# RECORD LIST
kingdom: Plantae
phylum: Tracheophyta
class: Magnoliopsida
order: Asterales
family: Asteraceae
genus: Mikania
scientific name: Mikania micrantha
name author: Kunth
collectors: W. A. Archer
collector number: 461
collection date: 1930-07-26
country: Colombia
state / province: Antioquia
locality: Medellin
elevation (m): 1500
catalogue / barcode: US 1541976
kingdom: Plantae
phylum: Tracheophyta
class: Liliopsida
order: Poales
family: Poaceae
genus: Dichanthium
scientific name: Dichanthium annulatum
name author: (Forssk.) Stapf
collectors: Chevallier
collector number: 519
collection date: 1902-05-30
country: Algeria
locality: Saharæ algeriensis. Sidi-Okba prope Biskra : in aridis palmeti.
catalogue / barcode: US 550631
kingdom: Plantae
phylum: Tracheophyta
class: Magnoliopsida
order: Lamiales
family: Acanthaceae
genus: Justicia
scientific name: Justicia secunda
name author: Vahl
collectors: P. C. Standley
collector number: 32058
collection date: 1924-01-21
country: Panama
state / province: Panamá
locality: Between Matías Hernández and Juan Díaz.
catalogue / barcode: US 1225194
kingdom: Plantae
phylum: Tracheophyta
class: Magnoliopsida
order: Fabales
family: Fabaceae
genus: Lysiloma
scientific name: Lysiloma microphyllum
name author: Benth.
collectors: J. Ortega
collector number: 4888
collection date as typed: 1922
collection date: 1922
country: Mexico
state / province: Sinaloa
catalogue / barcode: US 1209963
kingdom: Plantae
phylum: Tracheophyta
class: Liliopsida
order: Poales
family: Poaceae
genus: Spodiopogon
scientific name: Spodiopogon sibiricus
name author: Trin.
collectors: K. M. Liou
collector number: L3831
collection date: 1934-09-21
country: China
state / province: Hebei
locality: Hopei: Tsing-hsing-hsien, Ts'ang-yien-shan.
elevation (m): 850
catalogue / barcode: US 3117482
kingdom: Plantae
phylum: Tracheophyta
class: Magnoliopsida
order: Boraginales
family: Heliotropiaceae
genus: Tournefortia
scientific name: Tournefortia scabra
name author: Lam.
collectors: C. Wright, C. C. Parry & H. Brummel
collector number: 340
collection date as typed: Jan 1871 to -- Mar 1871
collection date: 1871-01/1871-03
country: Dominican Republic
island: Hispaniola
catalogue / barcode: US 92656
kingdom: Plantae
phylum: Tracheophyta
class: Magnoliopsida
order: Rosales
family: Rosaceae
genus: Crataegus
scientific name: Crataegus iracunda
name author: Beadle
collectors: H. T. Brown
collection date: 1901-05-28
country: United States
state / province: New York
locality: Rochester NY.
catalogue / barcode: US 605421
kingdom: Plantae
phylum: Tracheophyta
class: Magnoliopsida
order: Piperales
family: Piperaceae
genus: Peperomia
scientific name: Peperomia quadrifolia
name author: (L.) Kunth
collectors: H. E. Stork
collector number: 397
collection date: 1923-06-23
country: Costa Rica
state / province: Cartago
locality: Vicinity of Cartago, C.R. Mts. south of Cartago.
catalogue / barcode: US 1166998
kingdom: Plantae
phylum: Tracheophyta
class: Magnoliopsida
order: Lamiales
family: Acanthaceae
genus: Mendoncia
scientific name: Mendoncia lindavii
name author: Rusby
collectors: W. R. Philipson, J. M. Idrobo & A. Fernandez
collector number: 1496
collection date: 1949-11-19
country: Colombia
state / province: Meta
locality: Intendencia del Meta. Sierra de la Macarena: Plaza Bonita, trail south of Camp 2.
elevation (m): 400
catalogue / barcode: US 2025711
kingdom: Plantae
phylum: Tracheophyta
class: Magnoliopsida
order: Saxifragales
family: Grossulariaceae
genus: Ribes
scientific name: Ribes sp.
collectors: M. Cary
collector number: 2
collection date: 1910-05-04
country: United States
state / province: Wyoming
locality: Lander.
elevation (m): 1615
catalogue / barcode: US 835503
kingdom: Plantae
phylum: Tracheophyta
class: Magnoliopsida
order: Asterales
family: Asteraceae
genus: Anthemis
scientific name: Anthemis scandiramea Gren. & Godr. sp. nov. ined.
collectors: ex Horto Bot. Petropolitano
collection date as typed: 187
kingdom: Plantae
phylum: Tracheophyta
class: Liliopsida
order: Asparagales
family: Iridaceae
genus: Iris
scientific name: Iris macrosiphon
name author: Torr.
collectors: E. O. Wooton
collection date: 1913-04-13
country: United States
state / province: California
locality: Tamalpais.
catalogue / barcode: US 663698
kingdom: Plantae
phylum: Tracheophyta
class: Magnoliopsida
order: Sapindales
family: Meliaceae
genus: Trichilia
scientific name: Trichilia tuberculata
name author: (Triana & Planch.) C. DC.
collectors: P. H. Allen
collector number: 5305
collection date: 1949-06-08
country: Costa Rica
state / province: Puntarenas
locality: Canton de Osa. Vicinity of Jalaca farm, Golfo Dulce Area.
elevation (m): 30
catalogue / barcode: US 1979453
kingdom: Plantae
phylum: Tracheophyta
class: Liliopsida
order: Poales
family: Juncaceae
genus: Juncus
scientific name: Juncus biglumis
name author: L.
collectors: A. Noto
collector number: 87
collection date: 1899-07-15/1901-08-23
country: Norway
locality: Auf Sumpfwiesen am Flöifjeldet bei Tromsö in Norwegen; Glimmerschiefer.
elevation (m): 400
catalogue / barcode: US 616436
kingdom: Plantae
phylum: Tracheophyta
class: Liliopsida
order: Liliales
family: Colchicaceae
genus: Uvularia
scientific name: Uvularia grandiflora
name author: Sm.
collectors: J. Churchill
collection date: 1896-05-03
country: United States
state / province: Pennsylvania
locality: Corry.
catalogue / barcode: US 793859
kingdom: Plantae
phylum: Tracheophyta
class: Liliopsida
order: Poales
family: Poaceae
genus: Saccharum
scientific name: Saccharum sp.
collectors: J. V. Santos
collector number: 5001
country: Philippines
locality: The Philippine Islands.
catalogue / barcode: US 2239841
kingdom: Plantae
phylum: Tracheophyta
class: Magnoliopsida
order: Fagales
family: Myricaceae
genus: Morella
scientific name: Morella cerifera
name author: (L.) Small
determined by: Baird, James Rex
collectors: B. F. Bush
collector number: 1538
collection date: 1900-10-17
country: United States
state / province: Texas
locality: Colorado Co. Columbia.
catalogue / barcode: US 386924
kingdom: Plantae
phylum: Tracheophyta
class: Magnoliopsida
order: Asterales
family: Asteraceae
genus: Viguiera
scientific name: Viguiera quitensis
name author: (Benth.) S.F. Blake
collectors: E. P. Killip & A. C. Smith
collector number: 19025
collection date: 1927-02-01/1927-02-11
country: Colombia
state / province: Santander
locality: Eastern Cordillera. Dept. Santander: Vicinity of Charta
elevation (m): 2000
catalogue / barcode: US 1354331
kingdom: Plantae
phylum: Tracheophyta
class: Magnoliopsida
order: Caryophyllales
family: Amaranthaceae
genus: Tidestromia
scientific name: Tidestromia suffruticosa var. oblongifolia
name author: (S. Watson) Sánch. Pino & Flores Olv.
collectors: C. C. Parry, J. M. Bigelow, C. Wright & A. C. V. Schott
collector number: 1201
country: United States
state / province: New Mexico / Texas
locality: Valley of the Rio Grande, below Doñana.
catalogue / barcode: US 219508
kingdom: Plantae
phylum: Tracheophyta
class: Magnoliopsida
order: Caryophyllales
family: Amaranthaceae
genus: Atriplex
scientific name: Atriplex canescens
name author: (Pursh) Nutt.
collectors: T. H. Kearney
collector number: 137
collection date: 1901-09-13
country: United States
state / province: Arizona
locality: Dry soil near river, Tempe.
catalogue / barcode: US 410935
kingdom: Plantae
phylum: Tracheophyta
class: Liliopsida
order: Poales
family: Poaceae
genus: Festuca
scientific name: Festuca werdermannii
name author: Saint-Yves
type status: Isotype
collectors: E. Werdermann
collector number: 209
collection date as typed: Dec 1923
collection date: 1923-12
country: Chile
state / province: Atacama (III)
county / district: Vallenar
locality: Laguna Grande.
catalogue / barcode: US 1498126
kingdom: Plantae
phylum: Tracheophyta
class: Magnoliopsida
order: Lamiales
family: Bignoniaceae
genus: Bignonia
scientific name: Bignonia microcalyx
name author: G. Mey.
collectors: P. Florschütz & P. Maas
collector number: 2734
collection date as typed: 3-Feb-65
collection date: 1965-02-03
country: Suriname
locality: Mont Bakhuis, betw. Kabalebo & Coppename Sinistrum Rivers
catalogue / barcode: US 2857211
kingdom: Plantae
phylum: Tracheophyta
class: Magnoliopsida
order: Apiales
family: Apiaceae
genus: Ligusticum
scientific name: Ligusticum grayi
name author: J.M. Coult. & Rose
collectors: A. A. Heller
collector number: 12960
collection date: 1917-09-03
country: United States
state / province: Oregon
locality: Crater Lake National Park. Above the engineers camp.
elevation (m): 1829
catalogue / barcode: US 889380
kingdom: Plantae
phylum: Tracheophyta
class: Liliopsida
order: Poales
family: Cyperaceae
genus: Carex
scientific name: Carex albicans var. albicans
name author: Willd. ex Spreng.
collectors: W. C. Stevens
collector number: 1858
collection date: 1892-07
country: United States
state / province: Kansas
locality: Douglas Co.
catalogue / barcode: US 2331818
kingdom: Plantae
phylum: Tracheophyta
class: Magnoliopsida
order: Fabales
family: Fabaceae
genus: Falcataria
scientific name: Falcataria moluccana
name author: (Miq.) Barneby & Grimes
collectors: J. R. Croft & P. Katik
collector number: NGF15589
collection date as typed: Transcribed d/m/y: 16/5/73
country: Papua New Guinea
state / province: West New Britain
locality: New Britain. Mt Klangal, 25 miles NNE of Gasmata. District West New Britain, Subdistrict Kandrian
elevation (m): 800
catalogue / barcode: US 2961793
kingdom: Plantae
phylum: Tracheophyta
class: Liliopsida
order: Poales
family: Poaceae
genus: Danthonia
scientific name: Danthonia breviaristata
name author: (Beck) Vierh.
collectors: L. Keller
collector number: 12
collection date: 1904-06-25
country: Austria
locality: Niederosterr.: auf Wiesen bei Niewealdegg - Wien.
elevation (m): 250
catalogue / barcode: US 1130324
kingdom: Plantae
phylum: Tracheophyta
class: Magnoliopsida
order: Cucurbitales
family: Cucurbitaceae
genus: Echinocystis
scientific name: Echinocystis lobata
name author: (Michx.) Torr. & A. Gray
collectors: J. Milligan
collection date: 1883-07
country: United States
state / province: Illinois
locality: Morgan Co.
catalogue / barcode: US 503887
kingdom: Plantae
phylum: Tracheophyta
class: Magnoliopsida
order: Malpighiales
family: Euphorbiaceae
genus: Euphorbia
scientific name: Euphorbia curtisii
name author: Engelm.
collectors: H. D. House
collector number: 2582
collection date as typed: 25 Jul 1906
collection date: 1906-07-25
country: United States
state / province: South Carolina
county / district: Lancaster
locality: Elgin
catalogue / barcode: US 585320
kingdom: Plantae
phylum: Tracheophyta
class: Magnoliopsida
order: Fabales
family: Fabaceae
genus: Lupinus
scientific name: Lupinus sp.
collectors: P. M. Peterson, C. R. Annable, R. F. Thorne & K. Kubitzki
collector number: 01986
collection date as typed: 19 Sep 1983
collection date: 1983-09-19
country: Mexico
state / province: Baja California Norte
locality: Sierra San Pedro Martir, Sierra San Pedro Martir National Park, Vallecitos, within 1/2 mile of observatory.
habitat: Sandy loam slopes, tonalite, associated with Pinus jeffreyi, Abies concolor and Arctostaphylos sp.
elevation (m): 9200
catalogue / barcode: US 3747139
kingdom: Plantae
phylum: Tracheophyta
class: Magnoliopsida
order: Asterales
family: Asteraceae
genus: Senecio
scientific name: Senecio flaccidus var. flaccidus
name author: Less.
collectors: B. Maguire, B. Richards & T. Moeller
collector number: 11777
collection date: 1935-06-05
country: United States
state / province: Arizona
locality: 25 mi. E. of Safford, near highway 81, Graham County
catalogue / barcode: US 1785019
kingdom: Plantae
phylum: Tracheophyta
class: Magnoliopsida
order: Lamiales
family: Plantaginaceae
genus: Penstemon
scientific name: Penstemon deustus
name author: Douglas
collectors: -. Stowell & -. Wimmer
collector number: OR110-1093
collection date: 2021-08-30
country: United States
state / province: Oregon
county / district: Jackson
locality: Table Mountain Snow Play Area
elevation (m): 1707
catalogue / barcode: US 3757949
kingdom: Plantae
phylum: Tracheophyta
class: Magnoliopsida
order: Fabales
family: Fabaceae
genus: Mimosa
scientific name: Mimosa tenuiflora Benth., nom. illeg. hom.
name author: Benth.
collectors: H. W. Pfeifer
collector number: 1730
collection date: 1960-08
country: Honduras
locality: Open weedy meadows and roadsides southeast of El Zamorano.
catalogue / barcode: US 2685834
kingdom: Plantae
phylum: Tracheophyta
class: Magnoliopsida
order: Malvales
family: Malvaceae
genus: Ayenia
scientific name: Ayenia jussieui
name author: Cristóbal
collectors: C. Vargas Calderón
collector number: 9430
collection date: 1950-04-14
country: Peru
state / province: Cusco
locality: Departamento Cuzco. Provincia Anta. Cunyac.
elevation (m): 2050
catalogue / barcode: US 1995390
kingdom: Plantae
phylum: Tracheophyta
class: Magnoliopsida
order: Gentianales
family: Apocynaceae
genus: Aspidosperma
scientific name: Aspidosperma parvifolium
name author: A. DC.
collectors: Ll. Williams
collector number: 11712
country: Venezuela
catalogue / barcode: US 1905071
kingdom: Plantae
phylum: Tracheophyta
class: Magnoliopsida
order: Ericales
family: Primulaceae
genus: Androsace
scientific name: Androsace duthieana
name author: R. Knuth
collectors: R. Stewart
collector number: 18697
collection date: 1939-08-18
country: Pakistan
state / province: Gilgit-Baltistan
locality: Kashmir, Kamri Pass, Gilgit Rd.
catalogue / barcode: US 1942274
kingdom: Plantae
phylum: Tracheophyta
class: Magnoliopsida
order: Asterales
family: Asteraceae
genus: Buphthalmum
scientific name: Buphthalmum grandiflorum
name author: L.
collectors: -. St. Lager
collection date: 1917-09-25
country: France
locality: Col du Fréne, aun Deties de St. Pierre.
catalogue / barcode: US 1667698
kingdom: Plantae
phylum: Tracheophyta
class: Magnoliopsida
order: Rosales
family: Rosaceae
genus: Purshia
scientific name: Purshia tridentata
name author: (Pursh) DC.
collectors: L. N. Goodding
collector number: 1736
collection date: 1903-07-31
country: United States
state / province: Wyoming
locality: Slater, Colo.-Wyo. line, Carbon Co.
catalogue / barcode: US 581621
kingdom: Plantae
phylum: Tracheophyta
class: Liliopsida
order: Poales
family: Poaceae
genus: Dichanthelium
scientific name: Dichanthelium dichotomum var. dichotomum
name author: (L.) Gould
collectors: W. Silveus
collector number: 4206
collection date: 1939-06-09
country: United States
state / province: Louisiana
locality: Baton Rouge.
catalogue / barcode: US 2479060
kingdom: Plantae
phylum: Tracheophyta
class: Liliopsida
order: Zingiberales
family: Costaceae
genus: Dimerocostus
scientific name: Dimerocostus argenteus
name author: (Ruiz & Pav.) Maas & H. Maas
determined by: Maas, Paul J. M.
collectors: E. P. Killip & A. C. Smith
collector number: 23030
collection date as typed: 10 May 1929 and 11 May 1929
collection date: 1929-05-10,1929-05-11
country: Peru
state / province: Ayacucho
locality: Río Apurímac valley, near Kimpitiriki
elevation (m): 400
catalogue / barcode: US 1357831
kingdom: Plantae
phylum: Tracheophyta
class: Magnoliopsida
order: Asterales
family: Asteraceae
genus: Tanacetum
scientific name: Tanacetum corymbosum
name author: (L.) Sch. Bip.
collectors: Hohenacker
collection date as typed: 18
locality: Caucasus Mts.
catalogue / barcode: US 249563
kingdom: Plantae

# SET PROBLEM
Retype the data above, from its first line through the line that contains "collectors: J. Ortega", reproducing each line without any change.

# FINAL ANSWER
kingdom: Plantae
phylum: Tracheophyta
class: Magnoliopsida
order: Asterales
family: Asteraceae
genus: Mikania
scientific name: Mikania micrantha
name author: Kunth
collectors: W. A. Archer
collector number: 461
collection date: 1930-07-26
country: Colombia
state / province: Antioquia
locality: Medellin
elevation (m): 1500
catalogue / barcode: US 1541976
kingdom: Plantae
phylum: Tracheophyta
class: Liliopsida
order: Poales
family: Poaceae
genus: Dichanthium
scientific name: Dichanthium annulatum
name author: (Forssk.) Stapf
collectors: Chevallier
collector number: 519
collection date: 1902-05-30
country: Algeria
locality: Saharæ algeriensis. Sidi-Okba prope Biskra : in aridis palmeti.
catalogue / barcode: US 550631
kingdom: Plantae
phylum: Tracheophyta
class: Magnoliopsida
order: Lamiales
family: Acanthaceae
genus: Justicia
scientific name: Justicia secunda
name author: Vahl
collectors: P. C. Standley
collector number: 32058
collection date: 1924-01-21
country: Panama
state / province: Panamá
locality: Between Matías Hernández and Juan Díaz.
catalogue / barcode: US 1225194
kingdom: Plantae
phylum: Tracheophyta
class: Magnoliopsida
order: Fabales
family: Fabaceae
genus: Lysiloma
scientific name: Lysiloma microphyllum
name author: Benth.
collectors: J. Ortega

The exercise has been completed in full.